In 1933, a unique institution of thinking was founded, known as the Institute of Advanced Study. It was the brainchild of Abraham Flexner and found its home on the campus of Princeton University.
The IAS served as an intellectual haven for 20th century geniuses such as Einstein, Von Neumann, and Dirac. It was a place where these brilliant minds could devise ideas that had no immediate utility. In this sense, they might appear useless.
In his essay, Flexner gets into the essence of thinking and how human progress is deeply intertwined with the almost innocent quality of curiosity:
“Curiosity, which may or may not eventuate in something useful, is probably the outstanding characteristic of modern thinking. It is not new. It goes back to Galileo, Bacon, and Sir Isaac Newton, and it must be absolutely unhampered. Institutions of learning should be devoted to the cultivation of curiosity and the less they are deflected by considerations of immediacy of application, they more like they are to contribute not only to human welfare but to the equally important satisfaction of intellectual interest which may indeed be said to have become the ruling passion of intellectual life in modern times.”
Flexner goes on to emphasize that bringing a product to market is just the final step in a long line of inventive thinking. Figures like Marconi merely added the finishing touches on innovations that would not have been possible without the earlier genius of individuals like Maxwell and Hertz.
Flexner also writes of Faraday, who laid the groundwork for Maxwell’s equations of electro-magnetism:
“At no period in his unmatched career was he interested in utility. He was absorbed in disentangling the riddles of the universe, at first chemical riddles, in later periods, physical riddles.”
These names may seem antique, but they are the people who are responsible for the modern conveniences we take for granted in our daily lives.
Flexner's essay was penned in 1939, on the eve of World War Two, by a Jewish intellectual.

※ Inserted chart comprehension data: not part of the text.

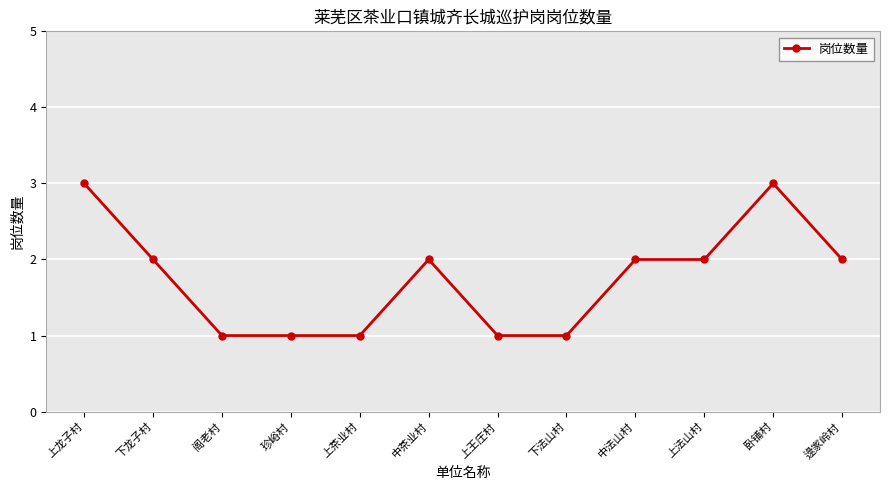

The value at 下龙子村 is 3. True or false?

False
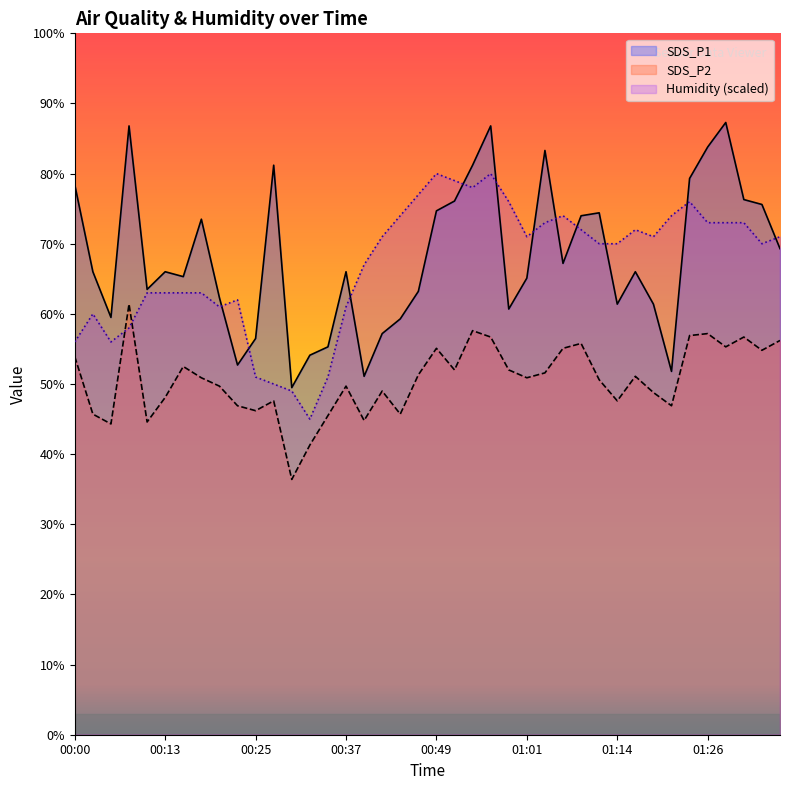

True or false: SDS_P2 and SDS_P1 cross at least once.

False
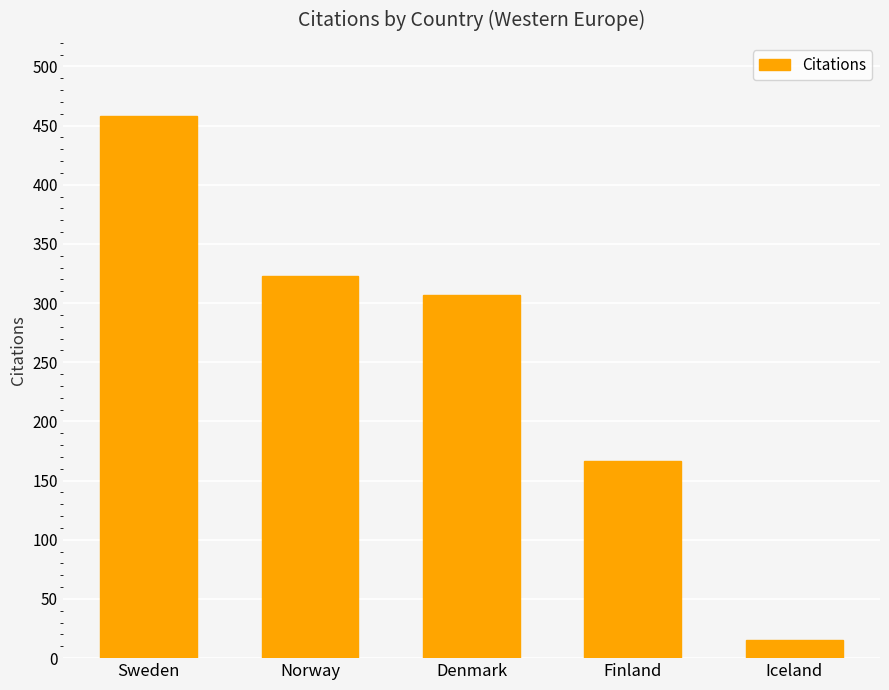

What is the change in value from Sweden to Denmark?

-151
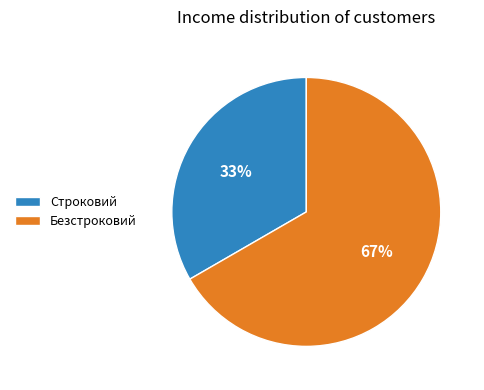

How many segments does this pie chart have?

2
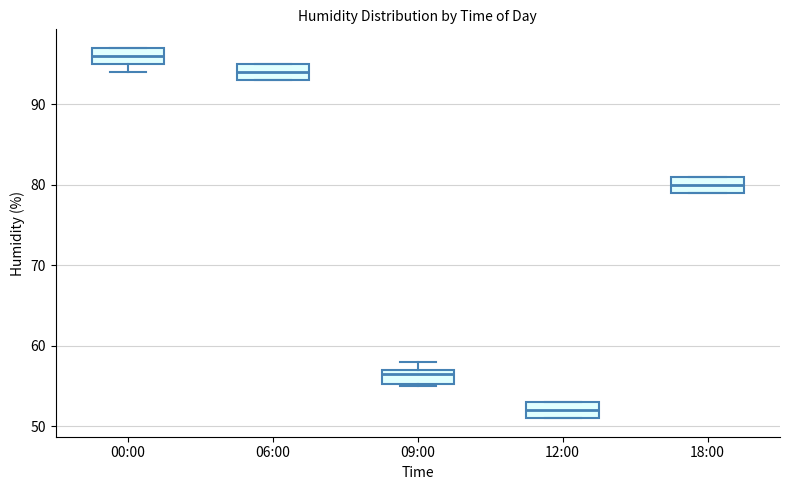

Where is the lower edge of the box for 12:00 on the y-axis? The values are not printed on the chart, so give them approximately, as read against the axis.

51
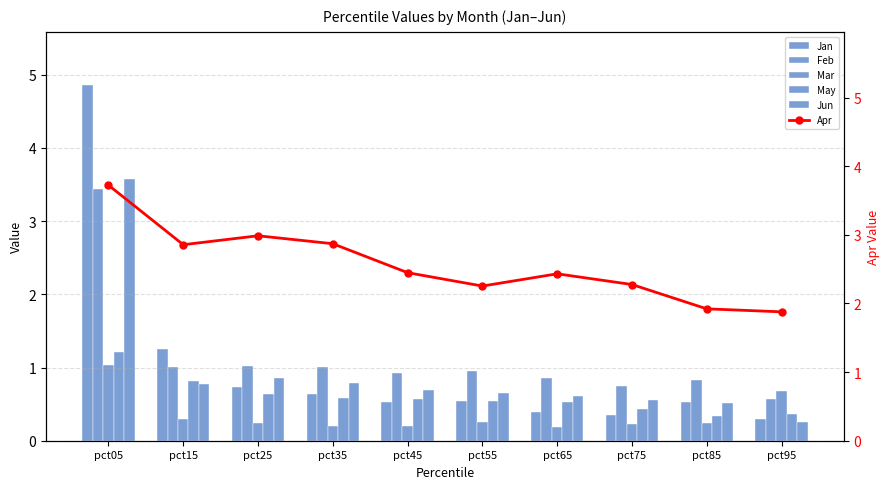

What is the highest value of the Feb series?

3.4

Flexner could not have foreseen the coming horrors, but his central theme remains pertinent as ever:
“The real enemy of the human race is not the fearless and irresponsible thinker, be he right or wrong. The real enemy is the man who tries to mold the human spirit so that is will not dare spread its wings, as its wings were once spread in Italy and Germany, as well as Great Britain and the United States.”
In a time when self-identification increasingly leans into religion and skin color, Flexner wondered if this was not distracting us from the real prize:
“In the face of history of the human race what can be more silly or ridiculous than likes or dislikes founded upon race or religion? Does humanity want symphonies and paintings and profound scientific truth, or does it want Christian symphonies, Christian paintings, Christian science, or Jewish symphonies, Jewish science, of Mohammedan and or Egyptian or Japanese of Chinese or American or German or Russian or Communist or Conservative contributions to and expressions of the infinite richness of the human soul?”
Ultimately, higher education should be the education that best equips us to elevate the world, irrespective of individual beliefs. It should be a realm of profound curiosity and should not be burdened by the need for immediate utility. That will naturally follow.
Flexner envisioned the Institute for Advanced Study as a permissible luxury in a world increasingly dominated by specialization and the demand for material outputs. He imagined a utopia, and advocated for more such places:
“We make ourselves no promises, but we cherish the hope that the unobstructed pursuit of useless knowledge will prove to have consequences in the future as in the past. Not for a moment, however, do we defend the Institute on that ground. It exists as a paradise for scholars who, like poets and musicians, have won the right to do as they please and who accomplish most when enabled to do so.”